> AIM OF THE TASK
Reproduce only the lines below from the line containing "gradual passagem das" to the line containing "b[(Intercept) n\_obs:23506] &", exactly as written, with both end lines kept. Omit the pictures.

Pictures paired with source code

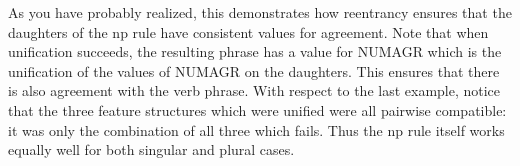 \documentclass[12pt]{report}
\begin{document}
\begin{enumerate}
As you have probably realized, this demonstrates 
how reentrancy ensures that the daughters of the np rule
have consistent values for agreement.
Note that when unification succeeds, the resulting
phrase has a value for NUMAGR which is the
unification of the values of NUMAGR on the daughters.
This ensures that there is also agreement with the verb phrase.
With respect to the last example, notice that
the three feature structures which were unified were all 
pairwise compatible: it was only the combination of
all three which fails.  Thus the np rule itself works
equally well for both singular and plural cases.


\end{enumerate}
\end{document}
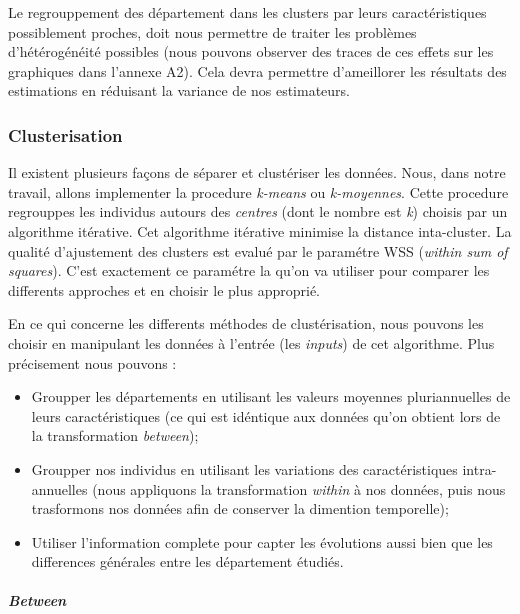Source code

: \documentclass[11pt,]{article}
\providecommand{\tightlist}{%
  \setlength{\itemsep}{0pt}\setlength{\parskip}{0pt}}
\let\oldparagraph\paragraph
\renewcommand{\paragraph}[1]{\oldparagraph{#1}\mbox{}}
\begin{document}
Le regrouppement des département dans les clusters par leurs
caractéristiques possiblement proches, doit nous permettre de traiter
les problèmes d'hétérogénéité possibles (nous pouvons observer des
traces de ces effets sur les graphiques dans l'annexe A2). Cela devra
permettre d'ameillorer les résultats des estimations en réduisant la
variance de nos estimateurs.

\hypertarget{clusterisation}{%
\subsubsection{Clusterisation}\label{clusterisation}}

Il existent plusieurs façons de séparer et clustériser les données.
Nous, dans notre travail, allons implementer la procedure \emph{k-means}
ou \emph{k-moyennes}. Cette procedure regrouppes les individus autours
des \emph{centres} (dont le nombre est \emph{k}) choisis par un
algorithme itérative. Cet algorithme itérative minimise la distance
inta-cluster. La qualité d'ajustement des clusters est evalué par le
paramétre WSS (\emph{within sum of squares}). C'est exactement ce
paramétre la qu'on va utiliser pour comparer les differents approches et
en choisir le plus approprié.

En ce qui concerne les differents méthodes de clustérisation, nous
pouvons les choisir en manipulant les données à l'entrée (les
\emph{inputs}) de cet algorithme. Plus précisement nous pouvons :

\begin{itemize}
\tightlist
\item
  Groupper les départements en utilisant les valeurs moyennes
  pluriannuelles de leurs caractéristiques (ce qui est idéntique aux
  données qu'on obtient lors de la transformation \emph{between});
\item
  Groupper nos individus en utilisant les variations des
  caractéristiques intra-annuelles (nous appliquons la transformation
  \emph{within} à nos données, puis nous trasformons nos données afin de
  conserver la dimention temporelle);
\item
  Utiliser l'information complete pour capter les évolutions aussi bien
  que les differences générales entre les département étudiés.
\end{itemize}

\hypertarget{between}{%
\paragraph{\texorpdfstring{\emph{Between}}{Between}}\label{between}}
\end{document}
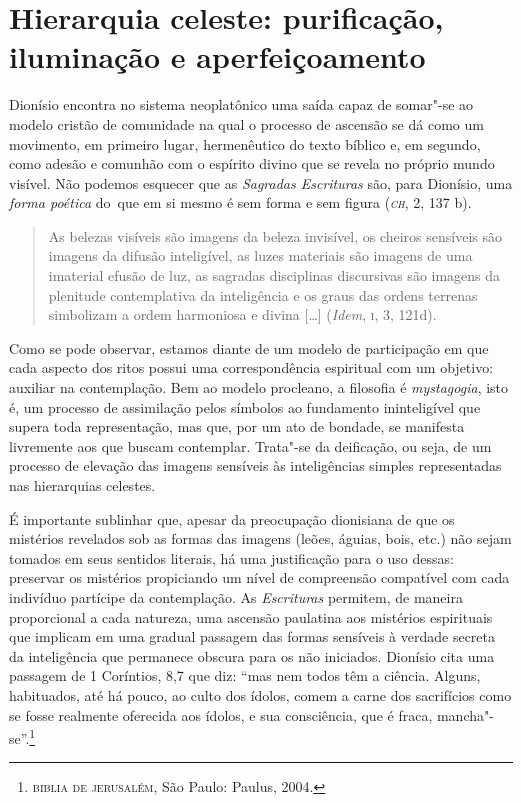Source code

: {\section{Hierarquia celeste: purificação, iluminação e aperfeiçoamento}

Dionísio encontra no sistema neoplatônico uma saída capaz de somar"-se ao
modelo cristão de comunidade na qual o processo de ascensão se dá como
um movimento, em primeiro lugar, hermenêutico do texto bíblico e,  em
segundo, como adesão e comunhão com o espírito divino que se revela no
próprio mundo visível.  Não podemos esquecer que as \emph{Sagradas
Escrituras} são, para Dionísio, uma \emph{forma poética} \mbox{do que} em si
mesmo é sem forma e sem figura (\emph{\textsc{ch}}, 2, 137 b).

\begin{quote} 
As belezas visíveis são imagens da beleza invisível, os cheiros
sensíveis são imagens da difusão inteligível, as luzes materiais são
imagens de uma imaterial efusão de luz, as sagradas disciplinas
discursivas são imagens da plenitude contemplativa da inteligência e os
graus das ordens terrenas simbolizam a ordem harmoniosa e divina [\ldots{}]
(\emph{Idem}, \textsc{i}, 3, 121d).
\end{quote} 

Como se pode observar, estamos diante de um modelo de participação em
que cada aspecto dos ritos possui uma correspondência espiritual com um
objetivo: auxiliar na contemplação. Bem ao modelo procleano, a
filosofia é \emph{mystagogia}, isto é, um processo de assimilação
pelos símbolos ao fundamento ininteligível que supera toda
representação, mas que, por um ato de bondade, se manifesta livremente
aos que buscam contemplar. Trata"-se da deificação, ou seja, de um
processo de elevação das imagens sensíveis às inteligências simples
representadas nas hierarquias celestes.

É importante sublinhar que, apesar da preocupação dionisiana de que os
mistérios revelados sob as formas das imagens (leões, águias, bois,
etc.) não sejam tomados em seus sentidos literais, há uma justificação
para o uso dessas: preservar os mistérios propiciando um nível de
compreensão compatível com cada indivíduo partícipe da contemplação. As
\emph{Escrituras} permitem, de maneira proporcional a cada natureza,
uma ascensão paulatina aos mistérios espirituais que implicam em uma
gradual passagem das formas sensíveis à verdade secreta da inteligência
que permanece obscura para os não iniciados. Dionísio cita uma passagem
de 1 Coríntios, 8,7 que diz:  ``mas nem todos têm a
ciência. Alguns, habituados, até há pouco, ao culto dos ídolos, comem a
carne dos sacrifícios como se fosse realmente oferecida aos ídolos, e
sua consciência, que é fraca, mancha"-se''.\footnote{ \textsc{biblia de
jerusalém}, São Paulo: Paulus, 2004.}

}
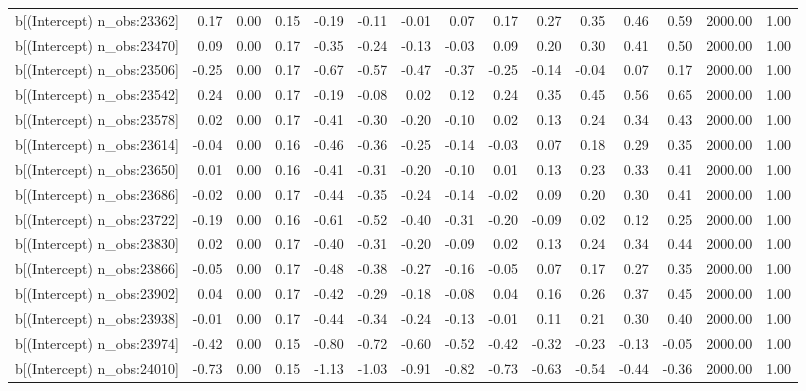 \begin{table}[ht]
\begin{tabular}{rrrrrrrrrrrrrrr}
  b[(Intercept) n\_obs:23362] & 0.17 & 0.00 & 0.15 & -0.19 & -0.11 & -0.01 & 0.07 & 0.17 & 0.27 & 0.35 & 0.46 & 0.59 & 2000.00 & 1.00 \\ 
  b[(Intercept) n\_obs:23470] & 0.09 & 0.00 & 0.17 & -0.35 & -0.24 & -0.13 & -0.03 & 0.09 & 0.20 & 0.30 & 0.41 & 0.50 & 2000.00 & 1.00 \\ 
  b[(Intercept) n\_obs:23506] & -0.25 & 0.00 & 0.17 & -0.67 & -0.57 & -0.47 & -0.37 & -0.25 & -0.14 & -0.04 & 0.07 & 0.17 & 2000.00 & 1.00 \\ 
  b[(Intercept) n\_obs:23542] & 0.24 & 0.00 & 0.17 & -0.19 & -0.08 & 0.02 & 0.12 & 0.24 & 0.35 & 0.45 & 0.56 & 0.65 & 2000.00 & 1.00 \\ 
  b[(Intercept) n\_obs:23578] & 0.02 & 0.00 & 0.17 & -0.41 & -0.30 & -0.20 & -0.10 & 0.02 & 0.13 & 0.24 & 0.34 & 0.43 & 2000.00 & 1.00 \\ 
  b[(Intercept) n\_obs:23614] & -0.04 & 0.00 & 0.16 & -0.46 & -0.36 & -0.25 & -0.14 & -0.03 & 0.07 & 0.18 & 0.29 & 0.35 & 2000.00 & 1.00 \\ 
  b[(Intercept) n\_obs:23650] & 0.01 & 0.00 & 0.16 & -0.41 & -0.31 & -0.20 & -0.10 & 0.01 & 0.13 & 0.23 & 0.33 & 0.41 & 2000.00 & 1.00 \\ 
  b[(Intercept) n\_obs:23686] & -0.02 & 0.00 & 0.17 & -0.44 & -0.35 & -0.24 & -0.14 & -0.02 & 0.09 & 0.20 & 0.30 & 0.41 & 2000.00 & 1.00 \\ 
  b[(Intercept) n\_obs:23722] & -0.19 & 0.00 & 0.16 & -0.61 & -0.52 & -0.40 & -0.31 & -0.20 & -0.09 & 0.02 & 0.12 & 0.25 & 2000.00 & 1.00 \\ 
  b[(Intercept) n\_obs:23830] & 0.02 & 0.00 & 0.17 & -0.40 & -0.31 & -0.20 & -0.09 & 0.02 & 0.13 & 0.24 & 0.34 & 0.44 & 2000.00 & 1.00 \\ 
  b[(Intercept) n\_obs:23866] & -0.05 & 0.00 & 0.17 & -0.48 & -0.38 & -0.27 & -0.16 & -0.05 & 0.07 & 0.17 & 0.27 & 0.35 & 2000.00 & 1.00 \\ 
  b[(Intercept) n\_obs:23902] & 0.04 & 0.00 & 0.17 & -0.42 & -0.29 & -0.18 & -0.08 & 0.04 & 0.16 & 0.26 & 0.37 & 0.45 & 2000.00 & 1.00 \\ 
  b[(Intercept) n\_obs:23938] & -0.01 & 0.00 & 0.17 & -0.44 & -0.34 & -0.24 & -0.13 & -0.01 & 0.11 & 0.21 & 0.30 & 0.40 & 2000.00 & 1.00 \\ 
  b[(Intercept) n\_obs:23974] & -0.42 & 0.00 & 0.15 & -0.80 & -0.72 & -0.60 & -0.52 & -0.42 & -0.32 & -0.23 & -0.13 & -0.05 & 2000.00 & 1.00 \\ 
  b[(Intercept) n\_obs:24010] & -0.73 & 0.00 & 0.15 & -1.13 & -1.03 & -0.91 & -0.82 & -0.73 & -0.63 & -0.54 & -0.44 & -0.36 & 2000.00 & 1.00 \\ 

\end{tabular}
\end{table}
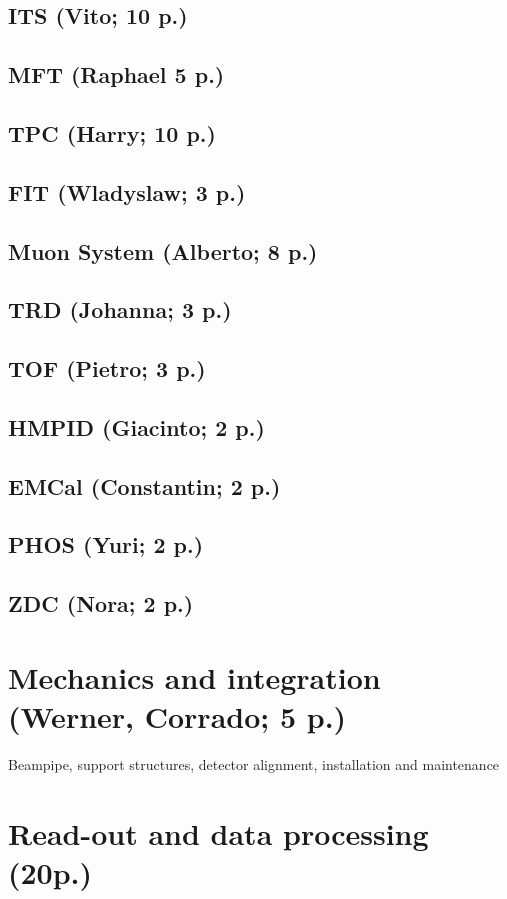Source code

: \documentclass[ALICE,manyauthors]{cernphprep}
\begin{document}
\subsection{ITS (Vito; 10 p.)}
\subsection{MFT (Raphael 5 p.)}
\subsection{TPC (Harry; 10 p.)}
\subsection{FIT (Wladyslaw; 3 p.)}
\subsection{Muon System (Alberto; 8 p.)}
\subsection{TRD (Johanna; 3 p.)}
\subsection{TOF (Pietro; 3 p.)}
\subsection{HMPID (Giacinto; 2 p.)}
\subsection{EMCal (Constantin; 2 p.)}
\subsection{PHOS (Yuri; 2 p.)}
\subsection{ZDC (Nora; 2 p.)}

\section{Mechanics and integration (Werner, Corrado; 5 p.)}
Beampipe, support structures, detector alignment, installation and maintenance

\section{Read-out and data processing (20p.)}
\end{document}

> TASK RESULT
gradual passagem das formas sensíveis à verdade secreta da inteligência
que permanece obscura para os não iniciados. Dionísio cita uma passagem
de 1 Coríntios, 8,7 que diz:  ``mas nem todos têm a
ciência. Alguns, habituados, até há pouco, ao culto dos ídolos, comem a
carne dos sacrifícios como se fosse realmente oferecida aos ídolos, e
sua consciência, que é fraca, mancha"-se''.\footnote{ \textsc{biblia de
jerusalém}, São Paulo: Paulus, 2004.}

}
 \begin{table}[ht]
\begin{tabular}{rrrrrrrrrrrrrrr}
  b[(Intercept) n\_obs:23362] & 0.17 & 0.00 & 0.15 & -0.19 & -0.11 & -0.01 & 0.07 & 0.17 & 0.27 & 0.35 & 0.46 & 0.59 & 2000.00 & 1.00 \\ 
  b[(Intercept) n\_obs:23470] & 0.09 & 0.00 & 0.17 & -0.35 & -0.24 & -0.13 & -0.03 & 0.09 & 0.20 & 0.30 & 0.41 & 0.50 & 2000.00 & 1.00 \\ 
  b[(Intercept) n\_obs:23506] & -0.25 & 0.00 & 0.17 & -0.67 & -0.57 & -0.47 & -0.37 & -0.25 & -0.14 & -0.04 & 0.07 & 0.17 & 2000.00 & 1.00 \\ 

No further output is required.